----- TEXT PASSAGE

The World’s Most Extreme Battery

The World’s Most Extreme Battery

When it comes to motorsport, there’s no doubt that the name Williams is held in the highest esteem. The legendary organisation has been one of the sport’s leading engineering and racing protagonists with nine F1 constructors’ championships (second only to Ferrari) to its name. Its sister company, Williams Advanced Engineering (WAE) is now considered to be a major force in the electric motorsport arena thanks to its work with Formula E and more recently, as the sole power train developer for the pioneering off road championship Extreme E.

We caught up with Craig Wilson, Williams Advanced Engineering CEO and Glen Pascoe, WAE Principal Engineer, for an early Season review and an in depth look at the WAE facility. We also wanted to pick their brains about how on earth the Extreme E battery is actually made, and the challenges of creating a battery that can power the enormous ODYSSEY 21 in the most extreme locations.

XE: First of all, how did the Williams and Extreme E relationship begin?

Craig Wilson, “WAE had already been involved with Formula E as we were the original and only battery supplier to the championship when it began in 2014. The technology was relatively young then and were all learning a great deal – but it was hugely exciting to be part of the electric revolution and to be there from the start and we still are.

----------

GIVEN INSTRUCTION 1. Return the part of the Extreme E battery article starting with "XE: First of" and going on through "we still are.".
GIVEN INSTRUCTION 2. According to the Extreme E battery article, how many F1 constructors' championships has Williams won?
GIVEN INSTRUCTION 3. Shorten the paragraph of the Extreme E battery article that begins "When it comes to motorsport" while keeping its main facts.

----- DATA PROVIDED

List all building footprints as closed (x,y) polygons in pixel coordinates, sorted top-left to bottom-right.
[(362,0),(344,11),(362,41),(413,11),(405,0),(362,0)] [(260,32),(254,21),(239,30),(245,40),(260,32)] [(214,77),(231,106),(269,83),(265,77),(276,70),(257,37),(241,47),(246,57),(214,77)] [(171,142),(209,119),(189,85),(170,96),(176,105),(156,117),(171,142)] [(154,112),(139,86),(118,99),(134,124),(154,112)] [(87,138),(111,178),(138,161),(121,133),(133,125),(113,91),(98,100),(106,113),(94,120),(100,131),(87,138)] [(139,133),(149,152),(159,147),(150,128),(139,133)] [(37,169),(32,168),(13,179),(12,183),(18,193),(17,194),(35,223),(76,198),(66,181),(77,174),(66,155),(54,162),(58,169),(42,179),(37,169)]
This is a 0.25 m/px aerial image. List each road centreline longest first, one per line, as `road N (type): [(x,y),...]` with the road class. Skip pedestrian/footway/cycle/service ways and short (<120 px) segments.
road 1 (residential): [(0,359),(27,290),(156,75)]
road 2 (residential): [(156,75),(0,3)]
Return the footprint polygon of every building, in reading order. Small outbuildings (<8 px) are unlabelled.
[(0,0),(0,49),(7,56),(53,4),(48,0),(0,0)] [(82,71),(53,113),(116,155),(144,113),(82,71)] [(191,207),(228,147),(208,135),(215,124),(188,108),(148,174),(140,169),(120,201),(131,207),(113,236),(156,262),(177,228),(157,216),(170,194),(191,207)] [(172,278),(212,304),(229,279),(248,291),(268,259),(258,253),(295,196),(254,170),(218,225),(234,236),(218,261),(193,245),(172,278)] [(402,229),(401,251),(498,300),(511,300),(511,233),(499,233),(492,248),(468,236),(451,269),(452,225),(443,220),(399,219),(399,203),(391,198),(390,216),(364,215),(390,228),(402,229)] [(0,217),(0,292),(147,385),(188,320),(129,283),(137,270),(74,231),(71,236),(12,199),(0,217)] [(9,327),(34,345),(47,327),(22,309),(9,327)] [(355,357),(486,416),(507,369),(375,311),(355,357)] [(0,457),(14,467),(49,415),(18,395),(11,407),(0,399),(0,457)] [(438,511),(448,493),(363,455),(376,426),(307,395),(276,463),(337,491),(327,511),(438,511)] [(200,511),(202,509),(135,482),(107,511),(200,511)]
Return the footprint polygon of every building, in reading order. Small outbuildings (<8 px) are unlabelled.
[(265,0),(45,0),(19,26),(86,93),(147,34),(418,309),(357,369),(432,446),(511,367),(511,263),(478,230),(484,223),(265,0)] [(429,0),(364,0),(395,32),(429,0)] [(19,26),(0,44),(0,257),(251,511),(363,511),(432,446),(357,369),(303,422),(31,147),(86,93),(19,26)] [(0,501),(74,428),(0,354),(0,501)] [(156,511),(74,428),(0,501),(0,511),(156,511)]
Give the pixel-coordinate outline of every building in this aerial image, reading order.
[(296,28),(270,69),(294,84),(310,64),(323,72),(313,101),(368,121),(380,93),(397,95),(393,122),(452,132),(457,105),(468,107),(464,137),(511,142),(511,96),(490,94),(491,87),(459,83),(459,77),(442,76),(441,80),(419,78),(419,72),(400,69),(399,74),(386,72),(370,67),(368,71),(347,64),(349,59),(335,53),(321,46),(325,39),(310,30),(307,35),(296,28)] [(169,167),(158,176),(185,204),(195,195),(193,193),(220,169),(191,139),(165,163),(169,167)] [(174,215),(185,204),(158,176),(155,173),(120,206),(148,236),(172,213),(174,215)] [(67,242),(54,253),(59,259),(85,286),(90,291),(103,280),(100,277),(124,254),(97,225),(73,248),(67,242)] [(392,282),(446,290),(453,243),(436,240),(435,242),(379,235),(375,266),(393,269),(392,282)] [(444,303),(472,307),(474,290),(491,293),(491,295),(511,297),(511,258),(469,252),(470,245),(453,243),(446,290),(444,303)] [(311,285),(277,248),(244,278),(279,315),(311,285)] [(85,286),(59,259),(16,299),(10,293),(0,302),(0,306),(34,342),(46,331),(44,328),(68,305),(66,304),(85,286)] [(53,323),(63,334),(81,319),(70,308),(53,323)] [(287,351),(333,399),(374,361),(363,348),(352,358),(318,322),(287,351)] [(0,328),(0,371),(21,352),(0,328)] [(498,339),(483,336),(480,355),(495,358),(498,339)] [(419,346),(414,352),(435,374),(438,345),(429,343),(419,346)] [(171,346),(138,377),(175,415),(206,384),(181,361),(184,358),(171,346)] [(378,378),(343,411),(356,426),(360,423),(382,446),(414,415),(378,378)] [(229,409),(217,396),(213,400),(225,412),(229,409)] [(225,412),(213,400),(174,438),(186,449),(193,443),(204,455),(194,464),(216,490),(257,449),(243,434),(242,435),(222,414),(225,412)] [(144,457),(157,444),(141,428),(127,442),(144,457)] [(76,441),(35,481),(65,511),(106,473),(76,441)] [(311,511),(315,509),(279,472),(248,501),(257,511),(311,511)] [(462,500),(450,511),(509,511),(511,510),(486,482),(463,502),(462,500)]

----------

TASK SOLUTION 1.
XE: First of all, how did the Williams and Extreme E relationship begin?

Craig Wilson, “WAE had already been involved with Formula E as we were the original and only battery supplier to the championship when it began in 2014. The technology was relatively young then and were all learning a great deal – but it was hugely exciting to be part of the electric revolution and to be there from the start and we still are.

TASK SOLUTION 2. Nine, second only to Ferrari.

TASK SOLUTION 3. Williams is highly respected in motorsport and has won nine F1 constructors' championships, second only to Ferrari. Its sister company, Williams Advanced Engineering (WAE), is a major force in electric motorsport through its work with Formula E and as the sole power train developer for the off-road championship Extreme E.